Warmer weather, combined with sunny skies, offered the perfect combination for some hiking today. We had several properties to survey for our local land trust, The North Central Ohio Land Conservancy.
Unexpectedly, we came upon "knees." Yes, I said knees- as in Cypress knees. These are root adaptations for breathing in very hydric (wet) soils. Bald Cyprus, Taxodium distichum is not a native Ohio tree, so we can safely assume the owner planted this grove as well.
These towering conifers are deciduous, unlike our native pines. Bald Cypress shed all of their needles in the fall and will regrow new ones in the spring. High up in tree tops I could see some of the "cones" which resemble flat-sided balls. All in all, it was a pleasant surprise to find these, but not a good indicator for a high quality native area.
|Who left these tracks in the snow?|
Some species of mushrooms are easy enough to find, even in the winter. This species looked quite similar to the Turkey Tail mushroom but they had a greenish cast. It looks to be a polypore, quite possibly the Many-zoned Polypore, Trametes versicolor. Any experts care to weigh in on this one?
|A tree stump decays beneath a carpet of moss.|
Unfortunately, the was plenty of evidence of lumbering in both lots we check out today.

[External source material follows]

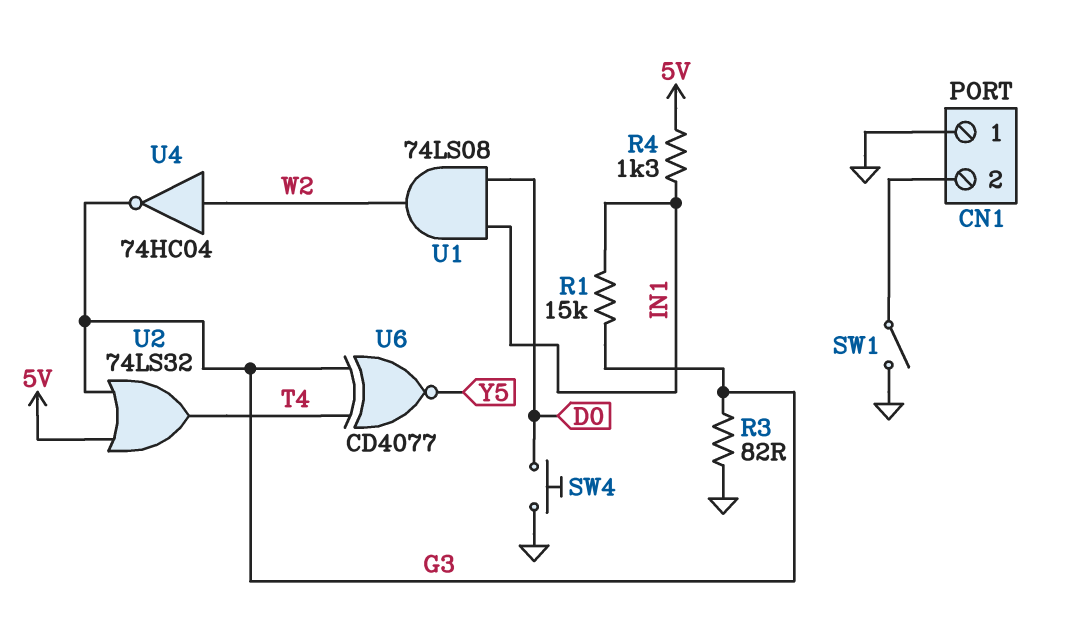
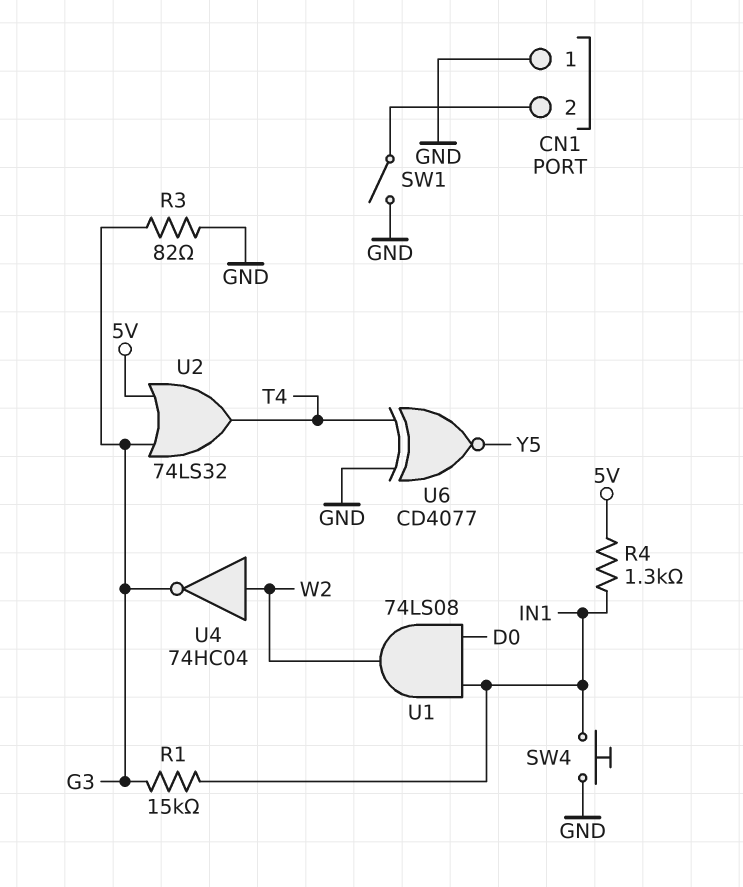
SW4: button (D0, GND) -> button (GND, IN1)
U6: XNOR CD4077 (in G3, in T4, out Y5) -> XNOR CD4077 (in GND, in T4, out Y5)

Give it a good fifty or one hundred years and this area just might recover. One of the unhealthy side effects I noted was an invasion of multi-flora rose and other non-native species in the areas that had been logged. The additional sunlight provides an opportunity for these undesirables to flourish. Again, given enough time and benign neglect this forest may recover. It was not the high quality property we had hoped it might be.
So maybe we didn't save the world today, but we didn't do it any harm. Not bad for a days work.